When asked about the conflicts, Shulkin blamed the problems on ambition, not apathy towards other stakeholders.
“When you are moving quickly, and you’re trying to create change and transformation … you often are moving quickly and make some mistakes,” he said. “I think anyone who has done a start up company or been involved in a major turn-around understands that risk.
“You sometimes need to fail at some things in order to accomplish your goal. There is no doubt that where we have done that, where we have moved fast and made potential mistakes, and our colleagues at the veterans service organizations have pointed it out.
“I hope they’ll also recognize I have acknowledged those mistakes and corrected them.”
The path ahead
Those mostly hidden conflicts haven’t stopped Shulkin from getting legislative wins. Even with all the problems and unanswered questions surrounding community care for veterans, Shulkin twice convinced lawmakers to approve big extensions of the existing Choice program, totaling more than $4.2 billion.
And after this week’s tense hearing, Iskason downplayed potential problems with Shulkin’s leadership style.
“He does what he says what he’s going to do,” the committee chairman said. “I have a lot of confidence in the secretary. I think this meeting served a great purpose, to get him on the right record to defend what he has done and what he says he is going to do.”
But Shulkin noted that for all the successes of the past year, his department still has a host of unfinished work. He knows he’ll be judged on whether those promises are fulfilled moving ahead.
“I think you’re going to continue to see regular progress on what we have talked about,” he said when asked about his upcoming priorities. “You’re going to see increased efforts to be transparent about our problems and solutions. You’re going to see increased announcements related to modernization of the VA system.”
A department report on implementation of sweeping new education reforms is due in early March. Nominees for a pair of top department leadership positions should be announced in early February. New reforms to benefits appeals cases won’t be fully implemented until 2019, but Shulkin this week promised veterans should start seeing improvements well before then.

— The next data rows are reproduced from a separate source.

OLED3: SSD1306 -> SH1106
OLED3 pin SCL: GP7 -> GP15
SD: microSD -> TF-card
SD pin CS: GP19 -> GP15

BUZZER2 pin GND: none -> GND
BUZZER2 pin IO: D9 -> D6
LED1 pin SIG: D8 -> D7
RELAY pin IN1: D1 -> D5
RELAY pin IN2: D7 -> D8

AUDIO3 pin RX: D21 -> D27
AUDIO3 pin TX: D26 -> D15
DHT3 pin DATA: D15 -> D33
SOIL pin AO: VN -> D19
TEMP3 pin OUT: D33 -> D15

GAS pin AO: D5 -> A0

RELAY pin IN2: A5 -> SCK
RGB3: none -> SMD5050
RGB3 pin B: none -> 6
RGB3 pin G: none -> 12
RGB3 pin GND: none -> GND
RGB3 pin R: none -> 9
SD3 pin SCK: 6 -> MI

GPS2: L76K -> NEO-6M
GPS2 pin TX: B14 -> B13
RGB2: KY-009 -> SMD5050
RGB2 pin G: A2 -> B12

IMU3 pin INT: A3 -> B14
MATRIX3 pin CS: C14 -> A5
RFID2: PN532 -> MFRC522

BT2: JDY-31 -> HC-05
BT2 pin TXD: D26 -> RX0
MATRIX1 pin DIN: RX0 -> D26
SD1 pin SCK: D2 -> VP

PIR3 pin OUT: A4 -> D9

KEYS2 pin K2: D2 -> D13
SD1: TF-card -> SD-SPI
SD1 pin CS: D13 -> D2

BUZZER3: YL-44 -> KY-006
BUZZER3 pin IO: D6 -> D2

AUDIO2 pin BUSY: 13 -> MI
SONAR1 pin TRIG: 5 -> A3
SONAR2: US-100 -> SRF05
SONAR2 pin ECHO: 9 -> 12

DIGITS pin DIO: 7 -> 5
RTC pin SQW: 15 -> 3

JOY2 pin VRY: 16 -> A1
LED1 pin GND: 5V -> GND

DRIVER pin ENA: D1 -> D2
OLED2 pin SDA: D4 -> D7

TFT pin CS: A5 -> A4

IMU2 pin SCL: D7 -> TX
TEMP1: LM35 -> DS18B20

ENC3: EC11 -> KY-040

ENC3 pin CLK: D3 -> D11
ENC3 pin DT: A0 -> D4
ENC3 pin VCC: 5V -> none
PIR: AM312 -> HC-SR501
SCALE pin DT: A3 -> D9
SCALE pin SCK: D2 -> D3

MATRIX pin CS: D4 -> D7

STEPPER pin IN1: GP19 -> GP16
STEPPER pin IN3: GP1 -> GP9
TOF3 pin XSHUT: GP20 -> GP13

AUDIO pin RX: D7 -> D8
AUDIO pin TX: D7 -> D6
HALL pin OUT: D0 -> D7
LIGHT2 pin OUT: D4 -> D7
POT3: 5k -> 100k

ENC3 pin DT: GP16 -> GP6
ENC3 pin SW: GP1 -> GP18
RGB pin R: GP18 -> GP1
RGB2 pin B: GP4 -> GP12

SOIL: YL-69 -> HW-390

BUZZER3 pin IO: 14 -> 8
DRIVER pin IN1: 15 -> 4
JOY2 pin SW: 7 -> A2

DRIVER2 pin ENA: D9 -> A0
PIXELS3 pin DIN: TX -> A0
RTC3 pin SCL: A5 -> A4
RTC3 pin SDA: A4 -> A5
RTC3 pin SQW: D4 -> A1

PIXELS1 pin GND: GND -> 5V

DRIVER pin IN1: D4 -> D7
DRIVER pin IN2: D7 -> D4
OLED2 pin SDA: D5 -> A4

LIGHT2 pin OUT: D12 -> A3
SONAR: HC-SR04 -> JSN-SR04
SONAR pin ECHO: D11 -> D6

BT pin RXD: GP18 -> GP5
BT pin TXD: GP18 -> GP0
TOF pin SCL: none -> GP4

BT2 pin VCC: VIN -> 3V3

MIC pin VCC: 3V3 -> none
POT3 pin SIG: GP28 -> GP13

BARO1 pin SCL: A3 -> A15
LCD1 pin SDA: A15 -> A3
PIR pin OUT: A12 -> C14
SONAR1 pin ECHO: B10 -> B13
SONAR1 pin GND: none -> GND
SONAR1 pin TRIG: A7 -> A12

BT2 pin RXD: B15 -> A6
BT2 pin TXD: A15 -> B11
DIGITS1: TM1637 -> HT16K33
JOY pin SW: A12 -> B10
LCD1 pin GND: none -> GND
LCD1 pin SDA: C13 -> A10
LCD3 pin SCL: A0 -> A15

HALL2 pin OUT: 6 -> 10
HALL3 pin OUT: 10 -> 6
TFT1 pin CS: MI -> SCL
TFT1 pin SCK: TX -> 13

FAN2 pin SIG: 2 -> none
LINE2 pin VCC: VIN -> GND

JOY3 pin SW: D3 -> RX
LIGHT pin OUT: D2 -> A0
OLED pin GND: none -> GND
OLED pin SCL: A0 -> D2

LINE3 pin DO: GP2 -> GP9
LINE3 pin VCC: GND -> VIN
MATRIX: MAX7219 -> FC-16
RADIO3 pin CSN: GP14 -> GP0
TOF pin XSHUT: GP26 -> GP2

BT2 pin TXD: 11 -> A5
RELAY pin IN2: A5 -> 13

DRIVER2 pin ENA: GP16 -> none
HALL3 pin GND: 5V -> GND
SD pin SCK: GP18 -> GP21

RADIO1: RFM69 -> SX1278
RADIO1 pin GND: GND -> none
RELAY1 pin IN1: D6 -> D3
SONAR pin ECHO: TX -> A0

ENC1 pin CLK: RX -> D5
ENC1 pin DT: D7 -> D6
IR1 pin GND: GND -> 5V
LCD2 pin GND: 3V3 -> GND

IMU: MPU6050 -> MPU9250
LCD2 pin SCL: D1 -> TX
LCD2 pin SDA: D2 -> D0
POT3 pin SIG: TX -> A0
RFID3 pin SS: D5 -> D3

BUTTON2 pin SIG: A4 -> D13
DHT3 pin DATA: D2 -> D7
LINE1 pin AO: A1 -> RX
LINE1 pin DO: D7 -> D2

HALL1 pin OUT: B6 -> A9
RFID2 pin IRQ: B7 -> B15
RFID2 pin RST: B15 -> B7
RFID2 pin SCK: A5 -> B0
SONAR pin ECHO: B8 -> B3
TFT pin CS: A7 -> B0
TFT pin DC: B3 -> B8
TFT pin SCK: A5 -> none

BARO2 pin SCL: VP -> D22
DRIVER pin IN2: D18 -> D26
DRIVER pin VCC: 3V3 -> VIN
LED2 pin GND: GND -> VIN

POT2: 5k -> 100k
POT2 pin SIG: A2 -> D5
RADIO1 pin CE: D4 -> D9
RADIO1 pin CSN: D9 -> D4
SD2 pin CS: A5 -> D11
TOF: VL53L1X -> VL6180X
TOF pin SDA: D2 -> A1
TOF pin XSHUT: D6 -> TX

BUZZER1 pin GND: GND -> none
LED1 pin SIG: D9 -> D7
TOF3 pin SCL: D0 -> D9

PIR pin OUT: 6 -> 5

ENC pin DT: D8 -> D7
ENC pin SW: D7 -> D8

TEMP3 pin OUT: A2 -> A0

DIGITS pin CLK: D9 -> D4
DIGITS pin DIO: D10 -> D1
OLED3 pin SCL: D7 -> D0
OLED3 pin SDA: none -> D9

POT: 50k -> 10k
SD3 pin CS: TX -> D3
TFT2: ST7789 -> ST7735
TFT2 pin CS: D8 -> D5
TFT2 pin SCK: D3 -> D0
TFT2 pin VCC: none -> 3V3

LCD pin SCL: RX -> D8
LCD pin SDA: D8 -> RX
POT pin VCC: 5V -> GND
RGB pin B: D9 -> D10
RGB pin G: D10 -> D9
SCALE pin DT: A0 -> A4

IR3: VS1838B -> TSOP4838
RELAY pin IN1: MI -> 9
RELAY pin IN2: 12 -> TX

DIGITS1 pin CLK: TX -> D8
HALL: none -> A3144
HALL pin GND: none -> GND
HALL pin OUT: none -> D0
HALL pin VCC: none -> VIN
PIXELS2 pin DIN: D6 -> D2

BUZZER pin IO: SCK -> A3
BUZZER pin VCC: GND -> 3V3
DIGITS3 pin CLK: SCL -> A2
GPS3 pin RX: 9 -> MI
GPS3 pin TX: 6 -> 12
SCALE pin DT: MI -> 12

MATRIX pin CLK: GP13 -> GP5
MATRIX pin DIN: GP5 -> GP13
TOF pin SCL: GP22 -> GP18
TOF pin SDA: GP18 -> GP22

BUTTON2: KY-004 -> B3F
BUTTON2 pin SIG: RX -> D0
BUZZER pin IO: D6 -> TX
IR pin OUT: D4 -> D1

And, Shulkin added, “you’re going to see our major legislative focus on the Choice program. That’s essential for us to get right. As I’ve said, I don’t think status quo is the right answer.”
Money for the current community care program is expected to run out sometime this spring. Shulkin and lawmakers are hopeful they’ll have a replacement by then. But they were also hopeful last fall, before talks stalled and they had to pass emergency funding just before Christmas.
Shulkin insists that he’s not frustrated by that. Just impatient.
“I don’t think you can enter this job and have a lot of expectations,” he said. “It’s all uncharted territory. I think we see that every day.”